Passage provided ▸

Wednesday, July 31, 2013

U.S. Lacks Alternative Power Compared to UK

alternative energy resource

As the climate continues to warm, and normally cool or even cold places like Alaska break records during what is only the first month of summer, U.S. policy makers turn – belatedly – to the idea of alternative power.

It’s far too late to prevent some of the devastating effects of global warming, also known as climate change. In fact, it’s very likely that the planet will not only reach the unimaginable 2-degree increase in temperature predicted by the IPCC (Intergovernmental Panel on Climate Change), but exceed it. This, at least, is the message from James Hansen, director of the NASA Goddard Institute for Space Studies and a highly reputable (if singularly disturbing) scientist in his own right.


Hansen made his prediction at the end of 2011, bluntly calling the 2-degree warming limit which national leaders had agreed on at Doha, Qatar “…a prescription for disaster.”

His words were unsettling, to say the least, and his prediction was bolstered by comments from the Union of Concerned Scientists Director Alden Meyer.

“World leaders set a goal of … 2 degrees, but the commitments they’ve made to meet that goal are inadequate.”

Records shown ▸
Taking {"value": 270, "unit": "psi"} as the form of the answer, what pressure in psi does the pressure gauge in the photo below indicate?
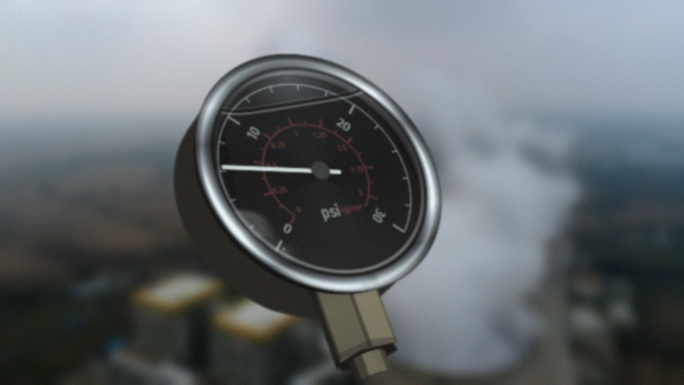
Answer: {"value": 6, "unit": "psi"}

...

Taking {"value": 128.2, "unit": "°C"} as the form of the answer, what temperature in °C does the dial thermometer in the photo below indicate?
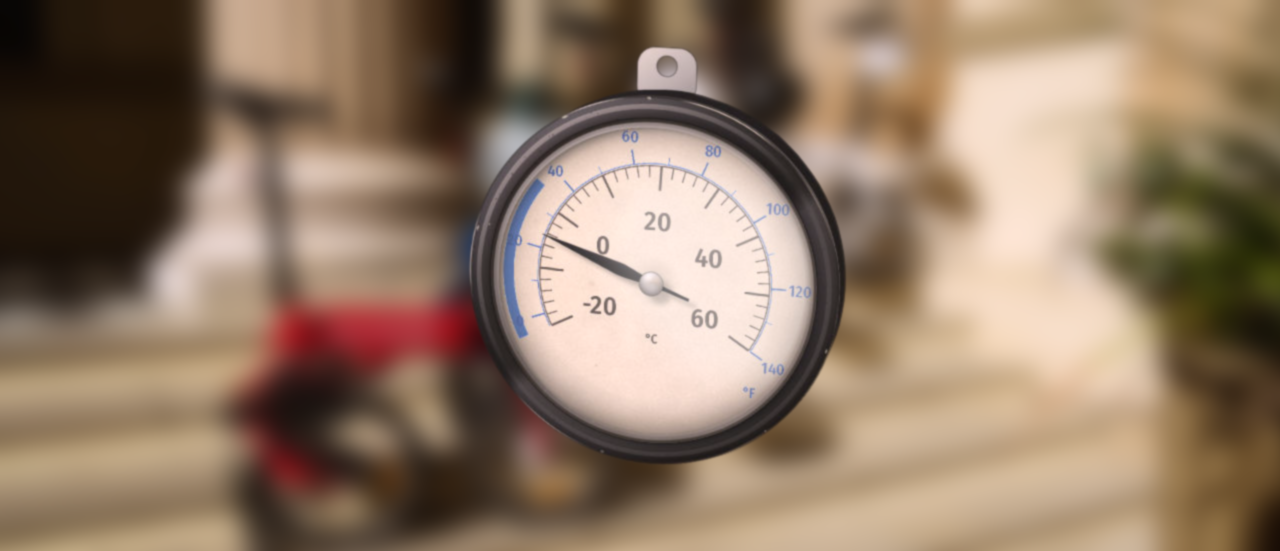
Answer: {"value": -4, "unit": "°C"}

---

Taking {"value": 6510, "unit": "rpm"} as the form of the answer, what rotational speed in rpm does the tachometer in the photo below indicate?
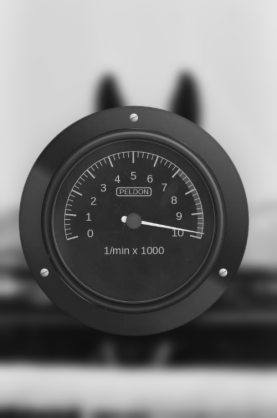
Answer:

Exercise tasks ▸
1. In the climate post, rewrite the part that begins at the words "His words were" and ends after "Director Alden Meyer.", substituting "alarming" for "unsettling".
2. In one to three sentences, explain what the climate post gives as grounds for its claim that the planet will likely reach and even exceed the 2-degree temperature increase.
3. Pick up the climate post after its final sentence and keep writing it.

Task-by-task answers ▸
1.
His words were alarming, to say the least, and his prediction was bolstered by comments from the Union of Concerned Scientists Director Alden Meyer.

2. The post bases this claim on the message of James Hansen, director of the NASA Goddard Institute for Space Studies, whom it calls a highly reputable scientist. At the end of 2011, Hansen called the agreed 2-degree warming limit "a prescription for disaster."

3.
We could almost ignore Hansen’s dire prognosis. We might even be able to tune out Meyer. But what about the United Nations Environment Report, which states that – even if national leaders meet their most zealous climate goals – the world as a whole is likely to contribute 52 gigatons (Gt) of greenhouse gases to the environment in 2012 – a figure which is 8 Gt greater than is needed to confine warming at or below 2 degrees.

The International Energy Agency adds its own chorus, noting that the 2-degree goal can only be kept if 66 percent of fossil fuels (oil, gas, etc.) are left in the ground.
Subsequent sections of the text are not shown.